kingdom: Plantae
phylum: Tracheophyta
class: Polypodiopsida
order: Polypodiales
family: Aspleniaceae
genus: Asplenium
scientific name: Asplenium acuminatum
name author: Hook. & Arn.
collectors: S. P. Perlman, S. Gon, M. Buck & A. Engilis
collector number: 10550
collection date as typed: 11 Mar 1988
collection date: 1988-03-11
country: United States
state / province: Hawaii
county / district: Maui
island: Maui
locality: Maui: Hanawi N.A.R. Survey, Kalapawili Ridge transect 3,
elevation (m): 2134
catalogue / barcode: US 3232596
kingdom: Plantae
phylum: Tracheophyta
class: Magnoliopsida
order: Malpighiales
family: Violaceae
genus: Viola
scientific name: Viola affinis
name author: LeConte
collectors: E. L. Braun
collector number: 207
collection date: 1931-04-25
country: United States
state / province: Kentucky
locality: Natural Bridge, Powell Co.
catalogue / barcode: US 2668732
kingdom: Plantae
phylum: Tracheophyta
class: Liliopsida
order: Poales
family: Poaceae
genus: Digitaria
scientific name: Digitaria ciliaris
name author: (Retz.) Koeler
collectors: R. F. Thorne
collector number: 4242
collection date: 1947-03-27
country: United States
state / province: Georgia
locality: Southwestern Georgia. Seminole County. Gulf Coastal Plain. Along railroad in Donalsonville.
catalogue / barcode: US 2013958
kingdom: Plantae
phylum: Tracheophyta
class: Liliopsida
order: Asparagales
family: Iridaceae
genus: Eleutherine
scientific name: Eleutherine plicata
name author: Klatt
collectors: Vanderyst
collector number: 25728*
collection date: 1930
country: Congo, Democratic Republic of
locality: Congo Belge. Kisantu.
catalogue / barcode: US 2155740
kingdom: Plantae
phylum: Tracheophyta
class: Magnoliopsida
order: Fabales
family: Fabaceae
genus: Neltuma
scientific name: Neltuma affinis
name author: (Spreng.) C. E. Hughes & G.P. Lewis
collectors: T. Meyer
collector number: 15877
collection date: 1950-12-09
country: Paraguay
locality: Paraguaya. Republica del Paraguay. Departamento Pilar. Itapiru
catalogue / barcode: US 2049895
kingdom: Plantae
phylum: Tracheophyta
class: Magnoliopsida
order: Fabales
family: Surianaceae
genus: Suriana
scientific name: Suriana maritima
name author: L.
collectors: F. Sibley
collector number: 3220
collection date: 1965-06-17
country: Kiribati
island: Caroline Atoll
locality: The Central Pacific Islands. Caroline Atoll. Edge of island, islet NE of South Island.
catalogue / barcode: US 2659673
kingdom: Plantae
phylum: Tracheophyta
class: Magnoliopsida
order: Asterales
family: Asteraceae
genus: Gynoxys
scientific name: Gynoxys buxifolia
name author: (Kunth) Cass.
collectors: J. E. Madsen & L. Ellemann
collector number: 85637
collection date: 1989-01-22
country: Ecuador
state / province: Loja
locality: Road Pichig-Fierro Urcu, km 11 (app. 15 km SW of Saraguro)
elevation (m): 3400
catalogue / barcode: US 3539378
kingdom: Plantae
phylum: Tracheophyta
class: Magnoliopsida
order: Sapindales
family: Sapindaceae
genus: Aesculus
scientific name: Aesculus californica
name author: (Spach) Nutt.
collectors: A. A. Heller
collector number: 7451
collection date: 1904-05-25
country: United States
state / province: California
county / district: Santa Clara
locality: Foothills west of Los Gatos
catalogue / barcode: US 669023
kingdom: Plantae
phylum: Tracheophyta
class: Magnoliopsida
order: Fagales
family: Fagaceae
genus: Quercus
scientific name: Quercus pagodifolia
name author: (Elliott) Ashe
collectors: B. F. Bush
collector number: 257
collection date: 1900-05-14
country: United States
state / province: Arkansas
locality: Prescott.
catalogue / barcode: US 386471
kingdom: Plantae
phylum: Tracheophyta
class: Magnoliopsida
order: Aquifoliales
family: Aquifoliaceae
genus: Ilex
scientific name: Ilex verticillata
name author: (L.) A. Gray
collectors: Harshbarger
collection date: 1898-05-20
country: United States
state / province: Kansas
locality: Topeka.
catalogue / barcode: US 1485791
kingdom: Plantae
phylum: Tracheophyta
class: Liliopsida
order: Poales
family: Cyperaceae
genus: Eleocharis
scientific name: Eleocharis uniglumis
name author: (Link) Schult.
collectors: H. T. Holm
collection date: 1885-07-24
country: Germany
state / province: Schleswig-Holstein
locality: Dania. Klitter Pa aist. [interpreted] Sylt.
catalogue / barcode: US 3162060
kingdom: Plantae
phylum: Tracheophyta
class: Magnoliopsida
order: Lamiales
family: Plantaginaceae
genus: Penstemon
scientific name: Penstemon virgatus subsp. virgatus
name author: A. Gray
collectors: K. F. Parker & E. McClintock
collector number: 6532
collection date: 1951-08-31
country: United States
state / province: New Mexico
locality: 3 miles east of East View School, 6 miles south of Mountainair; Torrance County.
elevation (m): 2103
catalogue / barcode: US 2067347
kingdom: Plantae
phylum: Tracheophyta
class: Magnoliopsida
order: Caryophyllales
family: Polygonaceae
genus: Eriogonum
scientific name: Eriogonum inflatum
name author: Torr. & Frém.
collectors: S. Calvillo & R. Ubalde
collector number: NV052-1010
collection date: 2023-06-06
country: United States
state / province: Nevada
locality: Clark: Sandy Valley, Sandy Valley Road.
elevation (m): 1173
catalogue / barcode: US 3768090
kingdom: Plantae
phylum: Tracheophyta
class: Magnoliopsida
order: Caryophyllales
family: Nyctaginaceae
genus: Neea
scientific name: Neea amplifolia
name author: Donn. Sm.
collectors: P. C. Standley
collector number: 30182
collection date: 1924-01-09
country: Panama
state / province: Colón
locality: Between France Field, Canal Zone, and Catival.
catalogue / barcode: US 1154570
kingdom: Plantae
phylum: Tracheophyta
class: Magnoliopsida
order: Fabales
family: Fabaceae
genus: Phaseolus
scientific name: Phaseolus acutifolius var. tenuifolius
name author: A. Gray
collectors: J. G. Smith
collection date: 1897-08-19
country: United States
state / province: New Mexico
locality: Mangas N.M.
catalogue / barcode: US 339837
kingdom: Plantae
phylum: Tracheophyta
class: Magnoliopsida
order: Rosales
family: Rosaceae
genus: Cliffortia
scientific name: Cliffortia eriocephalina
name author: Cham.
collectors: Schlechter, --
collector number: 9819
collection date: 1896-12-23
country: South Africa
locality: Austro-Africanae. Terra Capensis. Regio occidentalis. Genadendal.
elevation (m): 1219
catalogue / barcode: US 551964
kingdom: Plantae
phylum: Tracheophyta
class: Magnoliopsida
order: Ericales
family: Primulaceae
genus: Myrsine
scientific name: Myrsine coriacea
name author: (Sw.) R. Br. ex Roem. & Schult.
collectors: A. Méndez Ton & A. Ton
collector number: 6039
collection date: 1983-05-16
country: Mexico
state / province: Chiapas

◆ ◆ ◆ ◆

Rewrite all the records above, replacing every "catalogue" with "catalog" and leaving everything else unchanged.

kingdom: Plantae
phylum: Tracheophyta
class: Polypodiopsida
order: Polypodiales
family: Aspleniaceae
genus: Asplenium
scientific name: Asplenium acuminatum
name author: Hook. & Arn.
collectors: S. P. Perlman, S. Gon, M. Buck & A. Engilis
collector number: 10550
collection date as typed: 11 Mar 1988
collection date: 1988-03-11
country: United States
state / province: Hawaii
county / district: Maui
island: Maui
locality: Maui: Hanawi N.A.R. Survey, Kalapawili Ridge transect 3,
elevation (m): 2134
catalog / barcode: US 3232596
kingdom: Plantae
phylum: Tracheophyta
class: Magnoliopsida
order: Malpighiales
family: Violaceae
genus: Viola
scientific name: Viola affinis
name author: LeConte
collectors: E. L. Braun
collector number: 207
collection date: 1931-04-25
country: United States
state / province: Kentucky
locality: Natural Bridge, Powell Co.
catalog / barcode: US 2668732
kingdom: Plantae
phylum: Tracheophyta
class: Liliopsida
order: Poales
family: Poaceae
genus: Digitaria
scientific name: Digitaria ciliaris
name author: (Retz.) Koeler
collectors: R. F. Thorne
collector number: 4242
collection date: 1947-03-27
country: United States
state / province: Georgia
locality: Southwestern Georgia. Seminole County. Gulf Coastal Plain. Along railroad in Donalsonville.
catalog / barcode: US 2013958
kingdom: Plantae
phylum: Tracheophyta
class: Liliopsida
order: Asparagales
family: Iridaceae
genus: Eleutherine
scientific name: Eleutherine plicata
name author: Klatt
collectors: Vanderyst
collector number: 25728*
collection date: 1930
country: Congo, Democratic Republic of
locality: Congo Belge. Kisantu.
catalog / barcode: US 2155740
kingdom: Plantae
phylum: Tracheophyta
class: Magnoliopsida
order: Fabales
family: Fabaceae
genus: Neltuma
scientific name: Neltuma affinis
name author: (Spreng.) C. E. Hughes & G.P. Lewis
collectors: T. Meyer
collector number: 15877
collection date: 1950-12-09
country: Paraguay
locality: Paraguaya. Republica del Paraguay. Departamento Pilar. Itapiru
catalog / barcode: US 2049895
kingdom: Plantae
phylum: Tracheophyta
class: Magnoliopsida
order: Fabales
family: Surianaceae
genus: Suriana
scientific name: Suriana maritima
name author: L.
collectors: F. Sibley
collector number: 3220
collection date: 1965-06-17
country: Kiribati
island: Caroline Atoll
locality: The Central Pacific Islands. Caroline Atoll. Edge of island, islet NE of South Island.
catalog / barcode: US 2659673
kingdom: Plantae
phylum: Tracheophyta
class: Magnoliopsida
order: Asterales
family: Asteraceae
genus: Gynoxys
scientific name: Gynoxys buxifolia
name author: (Kunth) Cass.
collectors: J. E. Madsen & L. Ellemann
collector number: 85637
collection date: 1989-01-22
country: Ecuador
state / province: Loja
locality: Road Pichig-Fierro Urcu, km 11 (app. 15 km SW of Saraguro)
elevation (m): 3400
catalog / barcode: US 3539378
kingdom: Plantae
phylum: Tracheophyta
class: Magnoliopsida
order: Sapindales
family: Sapindaceae
genus: Aesculus
scientific name: Aesculus californica
name author: (Spach) Nutt.
collectors: A. A. Heller
collector number: 7451
collection date: 1904-05-25
country: United States
state / province: California
county / district: Santa Clara
locality: Foothills west of Los Gatos
catalog / barcode: US 669023
kingdom: Plantae
phylum: Tracheophyta
class: Magnoliopsida
order: Fagales
family: Fagaceae
genus: Quercus
scientific name: Quercus pagodifolia
name author: (Elliott) Ashe
collectors: B. F. Bush
collector number: 257
collection date: 1900-05-14
country: United States
state / province: Arkansas
locality: Prescott.
catalog / barcode: US 386471
kingdom: Plantae
phylum: Tracheophyta
class: Magnoliopsida
order: Aquifoliales
family: Aquifoliaceae
genus: Ilex
scientific name: Ilex verticillata
name author: (L.) A. Gray
collectors: Harshbarger
collection date: 1898-05-20
country: United States
state / province: Kansas
locality: Topeka.
catalog / barcode: US 1485791
kingdom: Plantae
phylum: Tracheophyta
class: Liliopsida
order: Poales
family: Cyperaceae
genus: Eleocharis
scientific name: Eleocharis uniglumis
name author: (Link) Schult.
collectors: H. T. Holm
collection date: 1885-07-24
country: Germany
state / province: Schleswig-Holstein
locality: Dania. Klitter Pa aist. [interpreted] Sylt.
catalog / barcode: US 3162060
kingdom: Plantae
phylum: Tracheophyta
class: Magnoliopsida
order: Lamiales
family: Plantaginaceae
genus: Penstemon
scientific name: Penstemon virgatus subsp. virgatus
name author: A. Gray
collectors: K. F. Parker & E. McClintock
collector number: 6532
collection date: 1951-08-31
country: United States
state / province: New Mexico
locality: 3 miles east of East View School, 6 miles south of Mountainair; Torrance County.
elevation (m): 2103
catalog / barcode: US 2067347
kingdom: Plantae
phylum: Tracheophyta
class: Magnoliopsida
order: Caryophyllales
family: Polygonaceae
genus: Eriogonum
scientific name: Eriogonum inflatum
name author: Torr. & Frém.
collectors: S. Calvillo & R. Ubalde
collector number: NV052-1010
collection date: 2023-06-06
country: United States
state / province: Nevada
locality: Clark: Sandy Valley, Sandy Valley Road.
elevation (m): 1173
catalog / barcode: US 3768090
kingdom: Plantae
phylum: Tracheophyta
class: Magnoliopsida
order: Caryophyllales
family: Nyctaginaceae
genus: Neea
scientific name: Neea amplifolia
name author: Donn. Sm.
collectors: P. C. Standley
collector number: 30182
collection date: 1924-01-09
country: Panama
state / province: Colón
locality: Between France Field, Canal Zone, and Catival.
catalog / barcode: US 1154570
kingdom: Plantae
phylum: Tracheophyta
class: Magnoliopsida
order: Fabales
family: Fabaceae
genus: Phaseolus
scientific name: Phaseolus acutifolius var. tenuifolius
name author: A. Gray
collectors: J. G. Smith
collection date: 1897-08-19
country: United States
state / province: New Mexico
locality: Mangas N.M.
catalog / barcode: US 339837
kingdom: Plantae
phylum: Tracheophyta
class: Magnoliopsida
order: Rosales
family: Rosaceae
genus: Cliffortia
scientific name: Cliffortia eriocephalina
name author: Cham.
collectors: Schlechter, --
collector number: 9819
collection date: 1896-12-23
country: South Africa
locality: Austro-Africanae. Terra Capensis. Regio occidentalis. Genadendal.
elevation (m): 1219
catalog / barcode: US 551964
kingdom: Plantae
phylum: Tracheophyta
class: Magnoliopsida
order: Ericales
family: Primulaceae
genus: Myrsine
scientific name: Myrsine coriacea
name author: (Sw.) R. Br. ex Roem. & Schult.
collectors: A. Méndez Ton & A. Ton
collector number: 6039
collection date: 1983-05-16
country: Mexico
state / province: Chiapas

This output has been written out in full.